▶ [WHAT THIS TASK INVOLVES]
Please locate each line in the material below that contains the word "maximum", and copy every such line.

[DATA EXTRACTS Boundary: Start]

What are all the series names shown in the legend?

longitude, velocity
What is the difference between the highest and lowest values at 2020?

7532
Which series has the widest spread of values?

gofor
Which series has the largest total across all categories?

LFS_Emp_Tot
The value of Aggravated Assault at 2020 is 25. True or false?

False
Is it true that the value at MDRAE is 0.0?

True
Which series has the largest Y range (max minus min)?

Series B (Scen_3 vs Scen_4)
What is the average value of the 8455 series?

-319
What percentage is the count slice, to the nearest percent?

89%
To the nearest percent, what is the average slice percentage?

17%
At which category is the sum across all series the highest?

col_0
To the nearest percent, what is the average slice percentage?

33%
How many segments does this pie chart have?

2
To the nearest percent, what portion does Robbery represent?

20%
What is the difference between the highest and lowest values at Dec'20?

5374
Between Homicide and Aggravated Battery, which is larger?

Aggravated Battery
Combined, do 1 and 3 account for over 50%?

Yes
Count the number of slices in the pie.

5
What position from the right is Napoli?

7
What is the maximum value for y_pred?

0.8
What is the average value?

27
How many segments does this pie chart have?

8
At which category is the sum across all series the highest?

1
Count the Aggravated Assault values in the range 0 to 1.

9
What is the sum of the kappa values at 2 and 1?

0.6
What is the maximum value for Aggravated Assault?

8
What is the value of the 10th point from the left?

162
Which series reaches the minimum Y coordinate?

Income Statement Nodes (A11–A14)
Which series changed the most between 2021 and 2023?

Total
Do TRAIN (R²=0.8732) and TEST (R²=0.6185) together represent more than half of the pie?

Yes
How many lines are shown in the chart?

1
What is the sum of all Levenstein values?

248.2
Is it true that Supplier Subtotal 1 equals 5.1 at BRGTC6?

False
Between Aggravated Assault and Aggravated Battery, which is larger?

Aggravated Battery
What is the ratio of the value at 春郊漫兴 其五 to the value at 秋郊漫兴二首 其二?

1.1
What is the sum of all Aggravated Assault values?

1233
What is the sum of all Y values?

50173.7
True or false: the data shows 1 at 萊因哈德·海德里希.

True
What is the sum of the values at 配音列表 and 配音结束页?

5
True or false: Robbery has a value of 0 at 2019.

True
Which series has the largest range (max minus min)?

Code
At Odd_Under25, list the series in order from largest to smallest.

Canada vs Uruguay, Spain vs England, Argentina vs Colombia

[DATA EXTRACTS Boundary: End]

▶ [TASK ANSWER]
What is the maximum value for y_pred?
What is the maximum value for Aggravated Assault?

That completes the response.